After changing tables to parquet format, errors about insufficient statement memory are displayed when running some complex queries. This can happen using either YARN or Resource Queues for HAWQ resource management.
"ERROR","53000","insufficient memory reserved for statement",,"Increase statement memory or reduce the number of Parquet tables to be scanned.",,,
If the target tables are parquet, the planner will reserve more memory for scanning tables by design. One of the reasons for this is that the parquet table is compressed. Here is an estimation for memory accounting calculation on parquet insert/select statements:
- For insert: The memory occupation for each uncompressed table is row group size, default 8 MB. If the table is compressed, it’s 2 * rowgroupSize.
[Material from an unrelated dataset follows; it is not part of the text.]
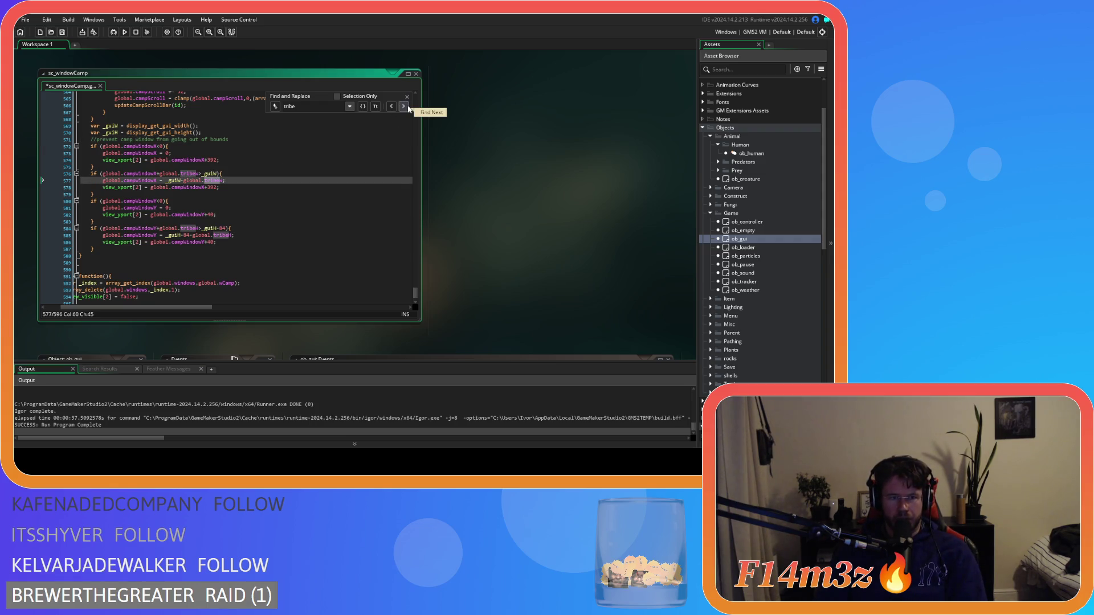
{"action": "scroll", "coordinate": [199, 228], "scroll_direction": "up", "scroll_amount": 1}
{"action": "left_click", "coordinate": [190, 191]}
- For scan: Given the attribute list we need to scan, the memory occupation is calculated by Sum(toBeselectedAttributeLen)/wholeRecordLen * rowgroupSize for the uncompressed table. It will double if the table is compressed.
Parquet is composed of row group. We need to read specified column chunks in row group units into memory one by one. The row group should not be too small so that it makes sense to skip some column chunks and avoid storing too much metadata information. Meanwhile, AO is composed record by record, there’s no complex composition there, thus, we can read small blocks into memory once.
For the detailed implementation, refer to the code here.
Increase the value of the following parameters to increase the number of virtual segments per query and memory quota of the virtual segments:
This can be modified at session level:
SET HAWQ_RM_STMT_NVSEG=X; SET HAWQ_RM_STMT_VSEG_MEMORY='Xmb';
Or else, by adding the entries to Custom hawq-site through Ambari.
Alternatively, edit Resource Queues if a Standalone mode is being used:
ALTER RESOURCE QUEUE queue1 WITH (VSEG_RESOURCE_QUOTA='mem:Xmb');
Or use YARN Queue Manager if YARN is being used for managing HAWQ resources.